Car juste derrière, Woody et Buzz continuent de dicter leur loi. Toy Story 5 s’accroche solidement à la deuxième marche du podium avec 31 millions de dollars pour son troisième week-end. Une baisse de régime somme toute logique face à l’arrivée massive des Minions, mais le film de Pixar et Disney peut se targuer d’un cumul nord-américain faramineux s’élevant déjà à plus de 366 millions de dollars. Avec plus de 760 millions de dollars engrangés sur le monde, le milliard de recette se profile.
Pendant que l’animation siphonne les recettes des multiplexes, la surprise de ce début juillet vient d’Angel Studios. Capitalisant habilement sur le patriotisme exacerbé du 4 juillet, Young Washington s’empare de la troisième place avec 20,8 millions de dollars. Un démarrage particulièrement robuste pour cette production qui retrace les jeunes années du premier président américain.
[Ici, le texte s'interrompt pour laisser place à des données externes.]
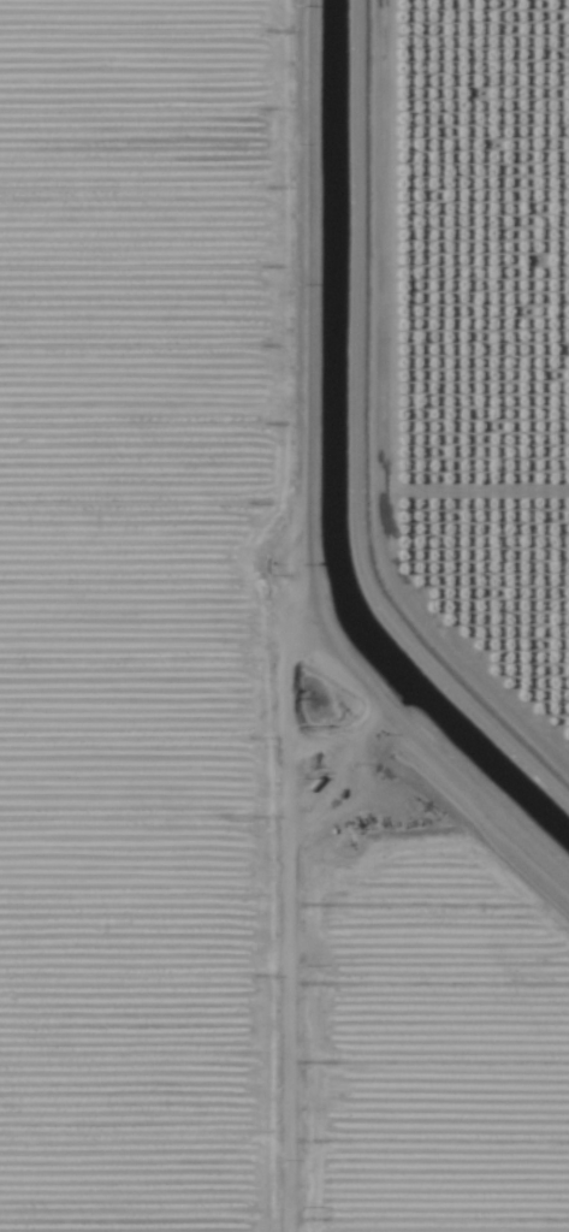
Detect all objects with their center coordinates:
road: (355, 438)
crop: (284, 616)
road: (276, 622)
building: (562, 645)
road: (320, 1066)

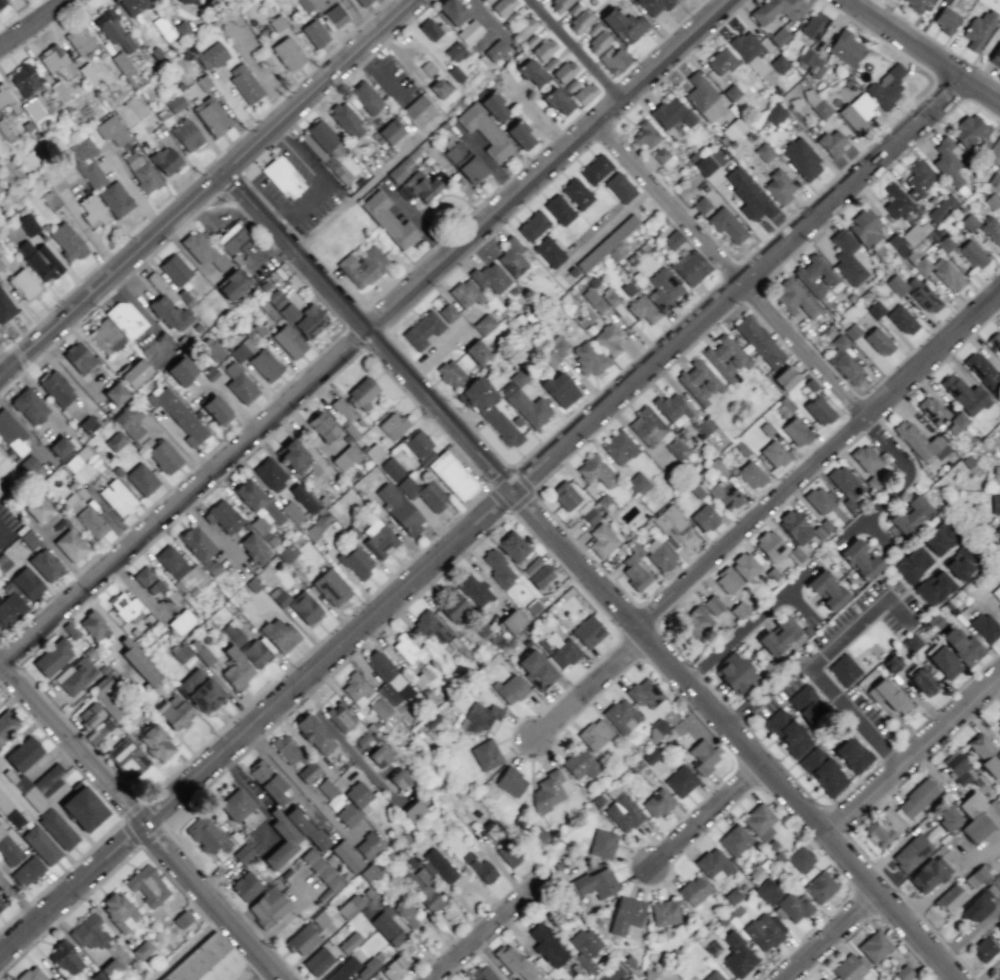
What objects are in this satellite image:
building: (678, 0)
building: (186, 1)
building: (487, 1)
building: (2, 2)
building: (362, 2)
building: (558, 4)
building: (917, 4)
building: (502, 6)
building: (654, 6)
building: (134, 7)
building: (773, 9)
building: (452, 11)
building: (334, 16)
building: (946, 19)
building: (579, 21)
road: (34, 24)
building: (622, 25)
building: (814, 25)
building: (524, 27)
building: (430, 28)
building: (979, 28)
building: (113, 30)
building: (468, 32)
building: (314, 33)
road: (906, 39)
building: (79, 40)
building: (598, 41)
building: (845, 47)
building: (544, 49)
road: (576, 49)
building: (495, 50)
building: (455, 51)
building: (749, 51)
building: (287, 53)
building: (211, 56)
building: (995, 57)
building: (613, 60)
building: (55, 61)
building: (721, 61)
building: (810, 63)
building: (122, 64)
building: (779, 64)
building: (564, 71)
building: (531, 72)
building: (24, 79)
building: (244, 83)
building: (886, 86)
building: (439, 88)
road: (982, 91)
building: (584, 93)
building: (4, 96)
building: (365, 97)
building: (702, 97)
building: (557, 101)
building: (173, 103)
building: (492, 104)
building: (820, 108)
building: (418, 110)
building: (671, 113)
building: (774, 113)
building: (856, 113)
building: (211, 115)
building: (346, 120)
building: (735, 125)
building: (111, 130)
building: (969, 130)
building: (390, 131)
building: (485, 132)
building: (519, 134)
building: (645, 134)
building: (185, 135)
building: (322, 141)
building: (831, 142)
building: (763, 151)
building: (994, 152)
building: (663, 158)
building: (801, 158)
building: (165, 160)
building: (85, 161)
building: (464, 162)
building: (947, 162)
building: (705, 165)
building: (595, 169)
building: (58, 171)
building: (396, 173)
building: (143, 174)
building: (342, 174)
building: (282, 176)
building: (918, 179)
building: (994, 182)
building: (423, 184)
building: (779, 186)
building: (619, 187)
road: (215, 188)
building: (576, 193)
building: (749, 195)
building: (115, 199)
building: (992, 200)
building: (896, 202)
building: (701, 204)
building: (942, 208)
building: (92, 209)
building: (558, 209)
building: (388, 220)
building: (969, 222)
building: (28, 224)
building: (533, 225)
building: (726, 225)
building: (864, 227)
building: (991, 230)
building: (231, 238)
building: (673, 239)
building: (67, 242)
building: (896, 245)
building: (198, 247)
building: (548, 251)
building: (972, 254)
building: (511, 257)
building: (847, 258)
building: (39, 260)
building: (362, 267)
building: (690, 267)
building: (174, 269)
building: (949, 276)
building: (489, 277)
building: (815, 277)
building: (24, 283)
building: (231, 285)
building: (896, 285)
building: (664, 289)
building: (465, 293)
building: (925, 297)
building: (610, 299)
building: (794, 299)
building: (594, 300)
building: (166, 304)
building: (5, 307)
building: (286, 309)
building: (642, 309)
building: (875, 309)
building: (447, 312)
building: (125, 319)
building: (902, 320)
building: (310, 321)
building: (484, 324)
road: (780, 327)
building: (421, 330)
road: (367, 332)
building: (105, 337)
building: (607, 339)
building: (995, 340)
building: (288, 341)
building: (758, 341)
building: (878, 341)
building: (212, 349)
building: (554, 349)
building: (242, 350)
building: (477, 352)
building: (78, 357)
building: (724, 358)
building: (588, 359)
building: (844, 361)
building: (264, 365)
building: (181, 370)
building: (983, 371)
building: (134, 372)
building: (450, 373)
building: (786, 379)
building: (699, 382)
building: (239, 384)
building: (812, 385)
building: (56, 388)
building: (560, 389)
building: (115, 393)
building: (362, 393)
building: (964, 394)
building: (524, 401)
building: (29, 406)
building: (670, 407)
building: (342, 409)
building: (488, 409)
building: (216, 410)
building: (819, 410)
building: (931, 410)
building: (178, 414)
building: (128, 421)
building: (392, 425)
building: (321, 426)
building: (647, 426)
building: (767, 429)
building: (798, 431)
building: (11, 433)
building: (916, 441)
building: (419, 447)
building: (619, 447)
building: (678, 448)
building: (61, 449)
building: (374, 453)
building: (776, 454)
building: (163, 456)
building: (293, 456)
road: (819, 456)
building: (864, 457)
building: (344, 458)
building: (75, 459)
building: (30, 465)
building: (391, 468)
building: (719, 468)
building: (595, 471)
building: (270, 474)
building: (452, 475)
building: (752, 476)
building: (996, 478)
building: (141, 479)
building: (639, 484)
building: (845, 485)
building: (699, 492)
building: (423, 493)
building: (564, 495)
building: (725, 496)
building: (117, 498)
building: (303, 498)
building: (257, 500)
building: (818, 500)
building: (995, 504)
building: (38, 508)
building: (398, 508)
building: (291, 512)
building: (909, 515)
building: (222, 516)
building: (591, 516)
road: (482, 518)
building: (704, 518)
building: (670, 520)
building: (91, 522)
building: (795, 526)
building: (317, 527)
building: (998, 532)
building: (940, 538)
building: (379, 539)
building: (601, 540)
building: (196, 543)
building: (70, 545)
building: (770, 546)
building: (514, 547)
building: (254, 548)
building: (288, 552)
building: (659, 554)
building: (860, 559)
building: (355, 561)
building: (961, 562)
building: (912, 564)
building: (45, 565)
building: (744, 565)
building: (498, 567)
building: (180, 568)
building: (634, 569)
building: (541, 577)
road: (593, 577)
building: (726, 580)
building: (147, 581)
building: (27, 583)
building: (934, 587)
building: (331, 588)
building: (473, 589)
building: (827, 590)
building: (712, 605)
building: (124, 606)
building: (453, 606)
building: (302, 607)
building: (535, 607)
building: (9, 609)
road: (663, 611)
building: (181, 621)
building: (512, 621)
building: (696, 622)
road: (746, 625)
building: (93, 626)
building: (984, 626)
building: (428, 627)
building: (588, 631)
building: (279, 634)
building: (777, 635)
building: (236, 638)
building: (455, 644)
building: (962, 646)
building: (407, 649)
building: (564, 652)
building: (181, 653)
building: (254, 653)
building: (52, 657)
road: (821, 657)
building: (139, 662)
building: (944, 662)
building: (236, 668)
building: (536, 669)
building: (843, 669)
building: (735, 673)
building: (76, 676)
building: (386, 676)
building: (922, 682)
building: (356, 689)
building: (510, 689)
building: (199, 691)
road: (593, 691)
building: (645, 694)
building: (888, 695)
building: (103, 700)
building: (807, 704)
building: (383, 711)
building: (174, 712)
building: (89, 715)
road: (527, 716)
building: (621, 716)
building: (340, 717)
building: (480, 717)
road: (855, 717)
building: (7, 724)
building: (104, 727)
building: (997, 728)
road: (912, 731)
building: (787, 732)
building: (314, 734)
building: (594, 734)
building: (154, 742)
building: (285, 749)
building: (23, 754)
building: (486, 754)
building: (852, 754)
building: (984, 754)
building: (126, 755)
road: (914, 755)
building: (702, 756)
building: (380, 757)
building: (580, 764)
building: (957, 769)
building: (822, 771)
building: (309, 773)
building: (398, 778)
building: (48, 780)
building: (267, 781)
building: (510, 781)
building: (680, 781)
building: (327, 789)
building: (547, 791)
building: (341, 796)
building: (358, 797)
building: (917, 797)
building: (36, 800)
building: (657, 802)
building: (233, 803)
building: (83, 807)
building: (413, 810)
building: (622, 812)
building: (347, 815)
building: (977, 816)
road: (143, 817)
road: (712, 818)
road: (833, 819)
building: (948, 819)
building: (759, 821)
building: (883, 827)
building: (57, 828)
building: (306, 828)
road: (848, 828)
building: (206, 835)
building: (734, 840)
building: (281, 843)
building: (40, 844)
building: (602, 844)
building: (370, 846)
road: (136, 848)
building: (8, 849)
building: (509, 853)
building: (910, 853)
building: (347, 856)
building: (800, 858)
building: (713, 863)
building: (440, 865)
building: (479, 868)
building: (27, 871)
building: (371, 874)
building: (928, 874)
building: (975, 876)
building: (410, 881)
building: (335, 884)
building: (593, 884)
building: (147, 885)
building: (245, 886)
building: (820, 887)
building: (693, 890)
building: (768, 891)
building: (949, 898)
building: (429, 899)
road: (19, 901)
road: (861, 902)
building: (1, 904)
building: (267, 907)
building: (793, 907)
building: (976, 907)
building: (347, 908)
building: (118, 911)
building: (664, 912)
building: (406, 913)
building: (625, 914)
road: (869, 917)
building: (182, 919)
building: (999, 919)
building: (764, 930)
road: (486, 932)
building: (87, 933)
road: (826, 935)
building: (302, 939)
building: (351, 942)
building: (547, 945)
building: (874, 946)
building: (984, 948)
building: (586, 949)
building: (142, 950)
building: (737, 955)
building: (65, 958)
building: (513, 961)
building: (206, 962)
building: (319, 962)
building: (393, 968)
building: (848, 968)
building: (107, 971)
building: (343, 971)
building: (482, 973)
building: (903, 973)
building: (31, 974)
road: (267, 974)
building: (713, 976)
building: (997, 976)
road: (609, 977)
building: (823, 978)
building: (53, 979)
building: (379, 979)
Mais la véritable leçon de ce week-end de juillet, c’est le naufrage industriel cataclysmique de Supergirl. Avec une chute vertigineuse de 74 % de sa fréquentation pour son deuxième week-end d’exploitation, le blockbuster de DC Studios et Warner Bros. ne récolte que des miettes : 9,6 millions de dollars, portant son triste cumul à 58,4 millions. Un rejet pur et simple de la part des spectateurs, qui viennent sanctionner une énième tentative de maintenir sous perfusion un univers super-héroïque visiblement à l’agonie. James Gunn et les exécutifs de la Warner risquent de transpirer à grosses gouttes en examinant ces chiffres qui soulignent un accident industriel majeur.
Dans le reste du classement, le salut financier continue de venir des petites productions aux concepts percutants et aux budgets microscopiques. Porté par la génération Z, le thriller horrifique Obsession (Focus Features) engrange encore 5,3 millions de dollars, poussant son total délirant au-delà des 245 millions de billets verts, pulvérisant ainsi tous les records de rentabilité pour un long-métrage produit pour moins d’un million. Même son de cloche du côté du studio A24 avec Backrooms, qui cumule désormais plus de 190 millions de dollars de recettes domestiques.
Les arrivées en salles la semaine prochaine d’un autre film d’épouvante, Evil Dead Burn issu d’une franchise très appréciée du public et du mastodonte en live action, Vaiana pourraient bouleverser la donne. À suivre.